Copy out every line of the material below verbatim, leaving out the pictures.

Material to process:
** Begin **

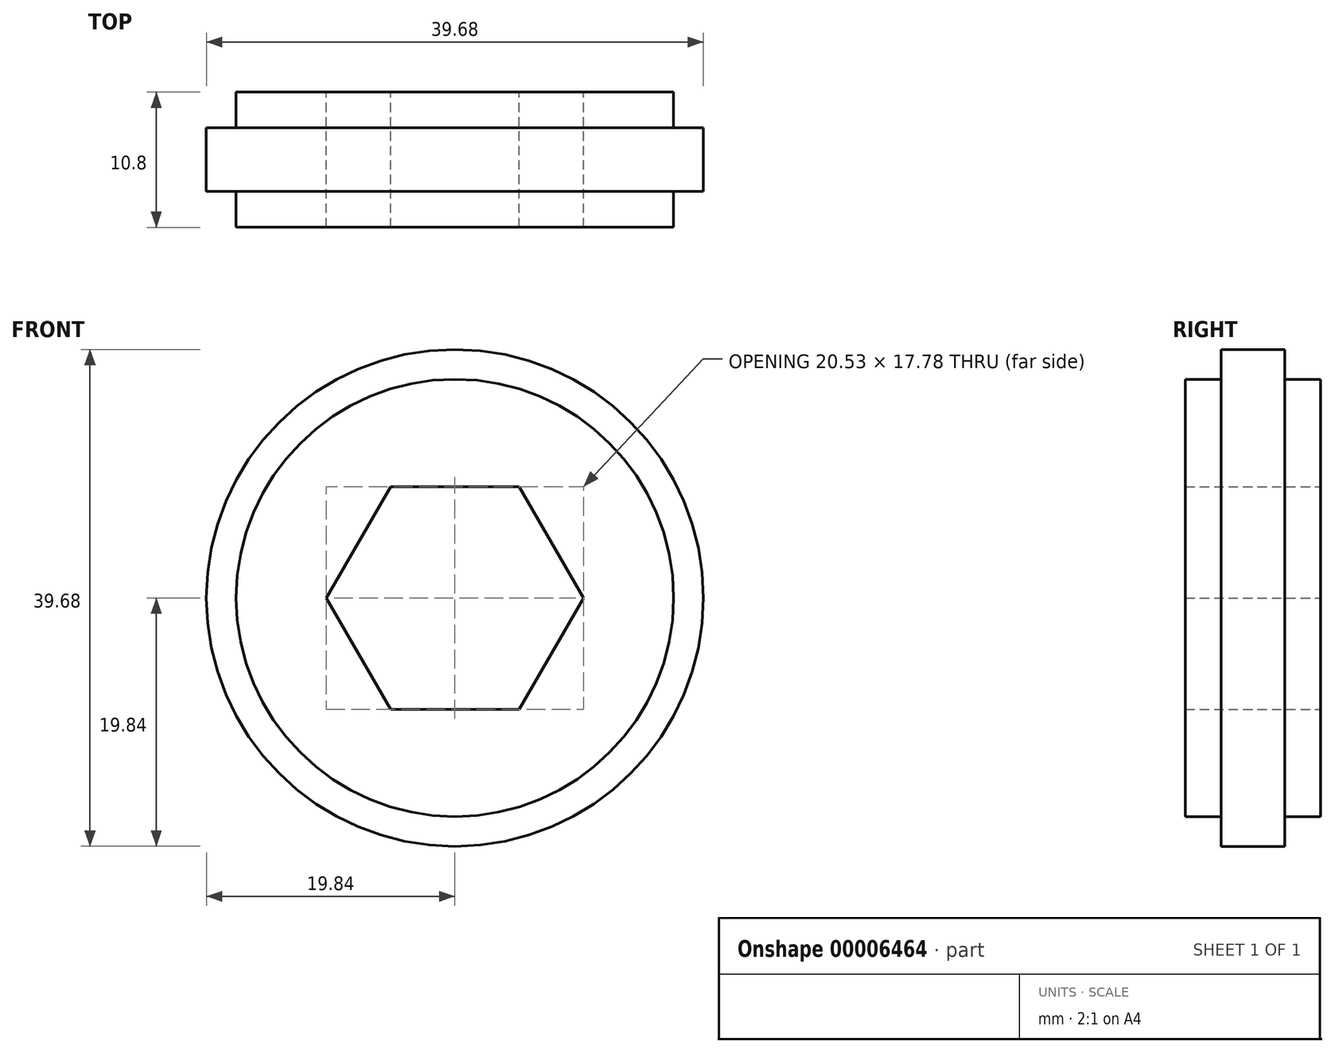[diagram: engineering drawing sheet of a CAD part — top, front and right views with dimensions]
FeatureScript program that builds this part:
annotation { "Feature Type Name" : "Feature", "Feature Type Description" : "" }
export const myFeature = defineFeature(function(context is Context, id is Id, definition is map)
    precondition{}
    {
        {
            var Q0;
            Q0=qCreatedBy(makeId("Front.planeOp"),FACE);
            var sketch = newSketch(context, id + "F0", { "sketchPlane" : qUnion([Q0])});
            skCircle(sketch, "E0.cCircle", {"center": v(0, 0) * mm, "radius": 8.9 * mm, "construction": true});
            skLineSegment(sketch, "E0.0", {"start": v(5.13, 8.9) * mm, "end": v(10.27, 0) * mm});
            skLineSegment(sketch, "E0.1", {"start": v(10.27, 0) * mm, "end": v(5.13, -8.89) * mm});
            skLineSegment(sketch, "E0.2", {"start": v(5.13, -8.89) * mm, "end": v(-5.13, -8.89) * mm});
            skLineSegment(sketch, "E0.3", {"start": v(-5.13, -8.9) * mm, "end": v(-10.27, 0) * mm});
            skLineSegment(sketch, "E0.4", {"start": v(-10.27, 0) * mm, "end": v(-5.13, 8.9) * mm});
            skLineSegment(sketch, "E0.5", {"start": v(-5.13, 8.9) * mm, "end": v(5.13, 8.9) * mm});
            skPoint(sketch, "E0.0.midPoint", {"position": v(7.7, 4.45) * mm});
            skCircle(sketch, "E1", {"center": v(0, 0) * mm, "radius": 17.46 * mm});
            skSolve(sketch);
        }
        {
            var Q0;
            Q0 = qSketchRegion(id + "F0", true);
            extrude(context, id + "F1", {"entities" : qUnion([Q0]), "depth" : 10.8 * mm});
        }
        {
            var Q0;
            Q0=qCreatedBy(makeId("Right.planeOp"),FACE);
            var sketch = newSketch(context, id + "F2", { "sketchPlane" : qUnion([Q0])});
            skLineSegment(sketch, "E2.bottom", {"start": v(-7.94, 17.46) * mm, "end": v(-2.86, 17.46) * mm});
            skLineSegment(sketch, "E2.top", {"start": v(-7.94, 19.84) * mm, "end": v(-2.86, 19.84) * mm});
            skLineSegment(sketch, "E2.left", {"start": v(-7.94, 17.46) * mm, "end": v(-7.94, 19.84) * mm});
            skLineSegment(sketch, "E2.right", {"start": v(-2.86, 17.46) * mm, "end": v(-2.86, 19.84) * mm});
            skLineSegment(sketch, "E3", {"start": v(0, 0) * mm, "end": v(-17.08, 0) * mm, "construction": true});
            skSolve(sketch);
        }
        {
            var Q0;
            Q0 = qSketchRegion(id + "F2", true);
            var Q1;
            Q1=sQuery(id+"F2.wireOp",EDGE,"E3");
            revolve(context, id + "F3", {"operationType" : NewBodyOperationType.ADD, "entities" : qUnion([Q0]), "axis" : qUnion([Q1]), "revolveType" : RevolveType.FULL});
        }
    });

** End **

Answer to this task:
[diagram: engineering drawing sheet of a CAD part — top, front and right views with dimensions]
FeatureScript program that builds this part:
annotation { "Feature Type Name" : "Feature", "Feature Type Description" : "" }
export const myFeature = defineFeature(function(context is Context, id is Id, definition is map)
    precondition{}
    {
        {
            var Q0;
            Q0=qCreatedBy(makeId("Front.planeOp"),FACE);
            var sketch = newSketch(context, id + "F0", { "sketchPlane" : qUnion([Q0])});
            skCircle(sketch, "E0.cCircle", {"center": v(0, 0) * mm, "radius": 8.9 * mm, "construction": true});
            skLineSegment(sketch, "E0.0", {"start": v(5.13, 8.9) * mm, "end": v(10.27, 0) * mm});
            skLineSegment(sketch, "E0.1", {"start": v(10.27, 0) * mm, "end": v(5.13, -8.89) * mm});
            skLineSegment(sketch, "E0.2", {"start": v(5.13, -8.89) * mm, "end": v(-5.13, -8.89) * mm});
            skLineSegment(sketch, "E0.3", {"start": v(-5.13, -8.9) * mm, "end": v(-10.27, 0) * mm});
            skLineSegment(sketch, "E0.4", {"start": v(-10.27, 0) * mm, "end": v(-5.13, 8.9) * mm});
            skLineSegment(sketch, "E0.5", {"start": v(-5.13, 8.9) * mm, "end": v(5.13, 8.9) * mm});
            skPoint(sketch, "E0.0.midPoint", {"position": v(7.7, 4.45) * mm});
            skCircle(sketch, "E1", {"center": v(0, 0) * mm, "radius": 17.46 * mm});
            skSolve(sketch);
        }
        {
            var Q0;
            Q0 = qSketchRegion(id + "F0", true);
            extrude(context, id + "F1", {"entities" : qUnion([Q0]), "depth" : 10.8 * mm});
        }
        {
            var Q0;
            Q0=qCreatedBy(makeId("Right.planeOp"),FACE);
            var sketch = newSketch(context, id + "F2", { "sketchPlane" : qUnion([Q0])});
            skLineSegment(sketch, "E2.bottom", {"start": v(-7.94, 17.46) * mm, "end": v(-2.86, 17.46) * mm});
            skLineSegment(sketch, "E2.top", {"start": v(-7.94, 19.84) * mm, "end": v(-2.86, 19.84) * mm});
            skLineSegment(sketch, "E2.left", {"start": v(-7.94, 17.46) * mm, "end": v(-7.94, 19.84) * mm});
            skLineSegment(sketch, "E2.right", {"start": v(-2.86, 17.46) * mm, "end": v(-2.86, 19.84) * mm});
            skLineSegment(sketch, "E3", {"start": v(0, 0) * mm, "end": v(-17.08, 0) * mm, "construction": true});
            skSolve(sketch);
        }
        {
            var Q0;
            Q0 = qSketchRegion(id + "F2", true);
            var Q1;
            Q1=sQuery(id+"F2.wireOp",EDGE,"E3");
            revolve(context, id + "F3", {"operationType" : NewBodyOperationType.ADD, "entities" : qUnion([Q0]), "axis" : qUnion([Q1]), "revolveType" : RevolveType.FULL});
        }
    });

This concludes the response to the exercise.